Why does Perry appear to be cramming? For one thing, he seems bored. He will talk values to any voter he meets, but he doesn’t turn on the charm. After Council Bluffs he buses to Harlan, Iowa, taking a guided tour of the center of town, a ring of sleepy small businesses. He comes alive a little when he meets a man who’s going to community college. “You can go to one of those schools and come out making more money than if you go for four years and study philosophy or something,” jokes Perry. But he doesn’t smile much, and he resorts to talking points when a handyman named Bill Rollins says how much he likes his “values” ad.

“I can’t anymore, you know, change my values, than change how I’m the son of two tenant farmers,” says Perry. “It’s who I am. It’s what I believe. We were talking at the debate, last … whenever that was. They were asking me about, you know … do you respect your vows. I said, yeah, very much so.”

Rollins likes Perry well enough. Other veterans of the meet-and-greet make sure that I know the governor’s handshake is iron-tight. Local pastor Dick Sciranko and his wife Sandra meet him in a clothing shop and like him right away.

“I was watching the American Family Association’s show,” says Sandra. “They said they knew somebody who said God had called him to run. And I said, if God called him, even if they say in the media he’s not a good debater, it don’t bother me.”

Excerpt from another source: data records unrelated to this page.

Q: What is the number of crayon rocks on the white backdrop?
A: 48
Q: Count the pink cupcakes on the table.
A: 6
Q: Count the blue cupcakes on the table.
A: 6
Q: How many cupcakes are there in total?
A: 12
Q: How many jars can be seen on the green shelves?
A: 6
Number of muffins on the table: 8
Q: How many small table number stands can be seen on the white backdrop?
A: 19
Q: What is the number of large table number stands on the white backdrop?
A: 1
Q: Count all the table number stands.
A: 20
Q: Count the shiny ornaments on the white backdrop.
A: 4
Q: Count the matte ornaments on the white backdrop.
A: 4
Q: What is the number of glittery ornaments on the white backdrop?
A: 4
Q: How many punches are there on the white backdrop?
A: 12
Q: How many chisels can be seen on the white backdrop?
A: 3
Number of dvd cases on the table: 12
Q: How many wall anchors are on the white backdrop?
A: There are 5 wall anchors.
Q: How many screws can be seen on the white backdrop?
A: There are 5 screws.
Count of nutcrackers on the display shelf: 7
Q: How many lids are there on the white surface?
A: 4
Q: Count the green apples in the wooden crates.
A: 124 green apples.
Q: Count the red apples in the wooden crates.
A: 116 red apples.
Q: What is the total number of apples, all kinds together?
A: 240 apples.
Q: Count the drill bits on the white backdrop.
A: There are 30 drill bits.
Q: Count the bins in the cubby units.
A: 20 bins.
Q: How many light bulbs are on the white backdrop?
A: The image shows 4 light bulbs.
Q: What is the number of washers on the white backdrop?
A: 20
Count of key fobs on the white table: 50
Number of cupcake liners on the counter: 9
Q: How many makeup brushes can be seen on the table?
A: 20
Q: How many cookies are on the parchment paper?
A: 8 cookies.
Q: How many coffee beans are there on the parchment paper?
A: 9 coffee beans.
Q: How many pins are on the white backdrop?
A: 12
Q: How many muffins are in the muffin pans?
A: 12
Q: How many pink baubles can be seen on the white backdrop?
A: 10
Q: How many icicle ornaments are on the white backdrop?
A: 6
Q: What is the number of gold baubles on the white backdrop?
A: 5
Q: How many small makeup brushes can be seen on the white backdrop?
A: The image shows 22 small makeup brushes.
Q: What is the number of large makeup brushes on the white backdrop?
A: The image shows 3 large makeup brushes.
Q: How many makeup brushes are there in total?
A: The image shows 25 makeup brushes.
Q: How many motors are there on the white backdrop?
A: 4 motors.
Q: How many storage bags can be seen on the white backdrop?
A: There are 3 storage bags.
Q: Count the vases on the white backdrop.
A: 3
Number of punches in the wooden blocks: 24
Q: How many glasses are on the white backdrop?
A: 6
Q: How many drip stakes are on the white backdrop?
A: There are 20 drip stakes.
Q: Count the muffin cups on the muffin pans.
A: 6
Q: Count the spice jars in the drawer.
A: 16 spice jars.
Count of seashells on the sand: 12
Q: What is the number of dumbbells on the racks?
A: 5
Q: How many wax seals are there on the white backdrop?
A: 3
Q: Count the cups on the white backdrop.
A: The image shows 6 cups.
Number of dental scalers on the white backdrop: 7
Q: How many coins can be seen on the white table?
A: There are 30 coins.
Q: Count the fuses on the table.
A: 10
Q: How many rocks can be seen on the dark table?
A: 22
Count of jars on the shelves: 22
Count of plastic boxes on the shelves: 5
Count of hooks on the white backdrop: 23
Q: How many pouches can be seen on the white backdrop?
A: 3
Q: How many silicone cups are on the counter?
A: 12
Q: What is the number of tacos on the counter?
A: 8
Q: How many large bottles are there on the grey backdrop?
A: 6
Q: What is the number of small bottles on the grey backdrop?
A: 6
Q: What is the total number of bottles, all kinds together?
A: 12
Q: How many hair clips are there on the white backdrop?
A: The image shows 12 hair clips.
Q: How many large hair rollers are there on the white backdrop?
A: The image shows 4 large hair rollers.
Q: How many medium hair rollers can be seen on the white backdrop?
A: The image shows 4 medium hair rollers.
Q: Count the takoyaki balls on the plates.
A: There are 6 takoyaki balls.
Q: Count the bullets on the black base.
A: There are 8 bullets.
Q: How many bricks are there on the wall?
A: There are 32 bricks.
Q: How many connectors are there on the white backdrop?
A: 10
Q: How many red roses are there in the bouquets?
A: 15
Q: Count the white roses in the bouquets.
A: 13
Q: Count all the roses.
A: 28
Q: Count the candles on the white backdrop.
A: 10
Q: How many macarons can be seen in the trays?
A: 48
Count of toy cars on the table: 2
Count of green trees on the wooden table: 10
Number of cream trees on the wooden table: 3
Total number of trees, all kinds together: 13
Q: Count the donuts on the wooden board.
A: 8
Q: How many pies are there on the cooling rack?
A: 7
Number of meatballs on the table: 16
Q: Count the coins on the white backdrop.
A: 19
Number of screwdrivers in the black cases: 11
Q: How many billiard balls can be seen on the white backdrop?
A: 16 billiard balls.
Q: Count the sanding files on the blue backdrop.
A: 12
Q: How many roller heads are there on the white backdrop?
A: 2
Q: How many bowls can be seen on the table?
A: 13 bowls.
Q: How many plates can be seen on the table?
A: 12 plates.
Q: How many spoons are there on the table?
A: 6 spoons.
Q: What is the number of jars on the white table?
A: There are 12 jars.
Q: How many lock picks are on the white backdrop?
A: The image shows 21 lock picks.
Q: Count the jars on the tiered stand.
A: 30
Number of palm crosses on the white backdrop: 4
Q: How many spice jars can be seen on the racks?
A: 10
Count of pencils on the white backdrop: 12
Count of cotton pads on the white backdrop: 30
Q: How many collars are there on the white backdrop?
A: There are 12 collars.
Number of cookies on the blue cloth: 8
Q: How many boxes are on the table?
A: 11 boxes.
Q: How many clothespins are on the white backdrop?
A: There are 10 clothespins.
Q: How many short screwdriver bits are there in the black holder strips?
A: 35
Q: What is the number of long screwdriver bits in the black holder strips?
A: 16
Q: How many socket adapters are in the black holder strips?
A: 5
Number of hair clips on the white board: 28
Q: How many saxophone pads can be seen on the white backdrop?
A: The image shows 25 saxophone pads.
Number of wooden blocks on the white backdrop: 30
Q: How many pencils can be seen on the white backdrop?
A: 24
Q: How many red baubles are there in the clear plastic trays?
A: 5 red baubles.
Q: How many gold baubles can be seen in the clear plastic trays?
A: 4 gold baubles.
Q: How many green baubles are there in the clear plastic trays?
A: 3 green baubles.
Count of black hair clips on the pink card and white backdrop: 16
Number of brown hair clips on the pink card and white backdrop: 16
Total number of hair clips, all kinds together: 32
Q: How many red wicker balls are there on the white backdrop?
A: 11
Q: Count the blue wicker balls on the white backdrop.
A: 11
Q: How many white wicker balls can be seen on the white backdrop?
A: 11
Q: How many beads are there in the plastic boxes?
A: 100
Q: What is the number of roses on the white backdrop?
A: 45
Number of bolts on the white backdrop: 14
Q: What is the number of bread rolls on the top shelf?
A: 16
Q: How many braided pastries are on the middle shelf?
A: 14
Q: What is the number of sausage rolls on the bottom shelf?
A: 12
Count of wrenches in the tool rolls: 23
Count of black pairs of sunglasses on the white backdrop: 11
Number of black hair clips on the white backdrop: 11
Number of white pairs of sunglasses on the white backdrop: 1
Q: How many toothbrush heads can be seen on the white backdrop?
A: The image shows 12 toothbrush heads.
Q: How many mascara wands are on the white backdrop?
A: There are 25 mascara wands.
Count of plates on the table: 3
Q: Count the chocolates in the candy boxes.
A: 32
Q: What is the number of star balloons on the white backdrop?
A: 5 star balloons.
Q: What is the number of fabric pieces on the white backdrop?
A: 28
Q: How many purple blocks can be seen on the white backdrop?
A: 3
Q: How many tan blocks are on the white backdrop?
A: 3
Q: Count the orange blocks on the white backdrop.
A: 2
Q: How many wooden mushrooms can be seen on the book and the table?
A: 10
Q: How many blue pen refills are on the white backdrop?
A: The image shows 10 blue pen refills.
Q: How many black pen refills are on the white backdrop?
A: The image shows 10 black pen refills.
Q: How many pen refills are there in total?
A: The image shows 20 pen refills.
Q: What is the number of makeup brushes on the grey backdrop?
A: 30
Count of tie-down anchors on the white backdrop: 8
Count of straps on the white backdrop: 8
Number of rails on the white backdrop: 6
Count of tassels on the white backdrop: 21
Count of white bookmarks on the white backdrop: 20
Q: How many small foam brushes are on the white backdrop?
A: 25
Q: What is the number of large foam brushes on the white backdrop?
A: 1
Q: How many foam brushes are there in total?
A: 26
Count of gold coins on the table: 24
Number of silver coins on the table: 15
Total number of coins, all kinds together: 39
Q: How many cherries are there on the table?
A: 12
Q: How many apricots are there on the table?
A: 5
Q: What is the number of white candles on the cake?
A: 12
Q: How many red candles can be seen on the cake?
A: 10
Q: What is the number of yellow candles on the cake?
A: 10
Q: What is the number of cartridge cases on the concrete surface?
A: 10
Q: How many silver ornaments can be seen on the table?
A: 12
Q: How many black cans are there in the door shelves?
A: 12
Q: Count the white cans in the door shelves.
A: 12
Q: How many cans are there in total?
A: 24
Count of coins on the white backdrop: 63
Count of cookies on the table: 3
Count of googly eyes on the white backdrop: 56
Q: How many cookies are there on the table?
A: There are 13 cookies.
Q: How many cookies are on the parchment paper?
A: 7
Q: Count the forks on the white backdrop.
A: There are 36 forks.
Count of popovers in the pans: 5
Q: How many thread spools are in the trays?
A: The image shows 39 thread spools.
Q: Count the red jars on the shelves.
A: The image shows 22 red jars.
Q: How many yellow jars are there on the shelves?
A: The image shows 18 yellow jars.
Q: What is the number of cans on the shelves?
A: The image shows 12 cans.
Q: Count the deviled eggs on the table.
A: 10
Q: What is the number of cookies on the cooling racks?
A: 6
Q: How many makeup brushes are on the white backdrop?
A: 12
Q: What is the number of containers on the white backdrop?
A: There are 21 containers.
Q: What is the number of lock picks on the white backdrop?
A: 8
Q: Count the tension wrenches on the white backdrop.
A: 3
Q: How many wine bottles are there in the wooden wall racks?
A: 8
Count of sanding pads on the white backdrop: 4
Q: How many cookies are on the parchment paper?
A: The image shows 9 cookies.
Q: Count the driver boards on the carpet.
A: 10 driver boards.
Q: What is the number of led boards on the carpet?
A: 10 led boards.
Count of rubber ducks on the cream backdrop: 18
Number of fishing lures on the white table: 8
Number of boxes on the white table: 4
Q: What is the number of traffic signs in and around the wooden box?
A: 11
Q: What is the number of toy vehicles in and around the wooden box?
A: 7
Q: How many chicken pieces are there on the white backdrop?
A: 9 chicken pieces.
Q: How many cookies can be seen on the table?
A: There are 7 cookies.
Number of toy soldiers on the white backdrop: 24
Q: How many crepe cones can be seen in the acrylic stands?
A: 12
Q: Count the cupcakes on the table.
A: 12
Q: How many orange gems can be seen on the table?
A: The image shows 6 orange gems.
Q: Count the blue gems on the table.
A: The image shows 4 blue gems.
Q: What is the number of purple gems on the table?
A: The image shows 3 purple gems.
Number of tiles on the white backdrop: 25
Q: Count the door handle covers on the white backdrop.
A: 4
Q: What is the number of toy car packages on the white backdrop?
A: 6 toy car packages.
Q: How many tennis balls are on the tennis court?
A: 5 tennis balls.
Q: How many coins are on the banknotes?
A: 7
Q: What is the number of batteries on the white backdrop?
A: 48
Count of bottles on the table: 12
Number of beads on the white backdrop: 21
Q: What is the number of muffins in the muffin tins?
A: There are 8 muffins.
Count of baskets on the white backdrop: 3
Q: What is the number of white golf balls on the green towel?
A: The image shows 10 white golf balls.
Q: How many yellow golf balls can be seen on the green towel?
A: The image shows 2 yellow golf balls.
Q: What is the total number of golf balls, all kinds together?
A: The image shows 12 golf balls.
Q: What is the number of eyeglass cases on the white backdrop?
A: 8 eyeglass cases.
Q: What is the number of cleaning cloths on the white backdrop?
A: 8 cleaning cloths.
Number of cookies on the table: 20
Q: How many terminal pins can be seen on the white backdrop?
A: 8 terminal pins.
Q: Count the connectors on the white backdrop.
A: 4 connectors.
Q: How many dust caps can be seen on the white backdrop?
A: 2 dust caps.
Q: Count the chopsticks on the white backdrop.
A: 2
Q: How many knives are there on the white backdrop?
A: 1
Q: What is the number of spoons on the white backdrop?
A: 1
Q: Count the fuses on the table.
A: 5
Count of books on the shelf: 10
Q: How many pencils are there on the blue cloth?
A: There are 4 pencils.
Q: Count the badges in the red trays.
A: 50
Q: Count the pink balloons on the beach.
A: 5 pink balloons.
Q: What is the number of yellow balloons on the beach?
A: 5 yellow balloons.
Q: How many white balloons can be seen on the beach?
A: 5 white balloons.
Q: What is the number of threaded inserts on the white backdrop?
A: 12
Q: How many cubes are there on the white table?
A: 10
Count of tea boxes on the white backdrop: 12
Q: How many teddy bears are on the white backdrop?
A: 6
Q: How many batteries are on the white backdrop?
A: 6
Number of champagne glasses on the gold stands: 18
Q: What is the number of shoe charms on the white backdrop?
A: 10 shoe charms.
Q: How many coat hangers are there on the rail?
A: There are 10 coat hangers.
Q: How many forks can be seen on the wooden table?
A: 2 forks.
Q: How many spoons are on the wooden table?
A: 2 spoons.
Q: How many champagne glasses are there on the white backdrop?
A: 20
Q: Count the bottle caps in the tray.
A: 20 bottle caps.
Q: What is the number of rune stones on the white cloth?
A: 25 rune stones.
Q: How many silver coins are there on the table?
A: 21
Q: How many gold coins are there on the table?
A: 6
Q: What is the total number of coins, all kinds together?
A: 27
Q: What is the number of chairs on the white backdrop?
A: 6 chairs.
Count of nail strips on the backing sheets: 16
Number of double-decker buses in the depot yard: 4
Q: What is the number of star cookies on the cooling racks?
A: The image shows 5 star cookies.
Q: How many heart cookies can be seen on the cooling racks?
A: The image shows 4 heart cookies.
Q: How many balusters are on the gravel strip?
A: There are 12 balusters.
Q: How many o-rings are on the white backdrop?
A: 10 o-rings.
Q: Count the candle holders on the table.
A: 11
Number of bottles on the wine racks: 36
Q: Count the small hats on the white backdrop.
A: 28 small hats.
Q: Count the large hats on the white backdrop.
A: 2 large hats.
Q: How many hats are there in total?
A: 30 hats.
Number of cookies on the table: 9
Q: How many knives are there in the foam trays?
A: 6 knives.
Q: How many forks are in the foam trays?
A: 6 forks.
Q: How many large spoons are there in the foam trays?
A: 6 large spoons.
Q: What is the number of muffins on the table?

I mention that the loathsome mainstream media said the same thing about George W. Bush.

“Bush didn’t put himself forward like Perry does,” says Dick.

Perry closes out the day in Denison, a short drive up the road. On the way, I hear a radio version of the “values” ad with an awkward change. It omits the line “when gays can serve openly in the military but our kids can’t openly celebrate Christmas or pray in school,” separating Perry’s dialogue with an audible cut. When Perry speaks at Cronk’s restaurant, he uses the same “war on values” lines but moves on quickly. It’s up to Moran to drive the nail in. “He’s been faithful to his family,” says Perry’s hero surrogate. “He’s been faithful to his country.”

Perry wraps up and shakes hands, and his campaign team mops up with the voters who are still milling around, seeing how willing they’ll be to caucus on January. One of the voters, Monte Lapel, hands me an email forward he got the other day, which claims that President Obama held a Muslim day of prayer on Sept. 25, 2009. He printed it out in full color, using the back of a prescription medication info sheet, and scrawled notes on it.

“Can you get this to the right people?” he asks. “Can you get this to Gov. Perry. I want to know if it’s true. You can put anything on the Internet, right?”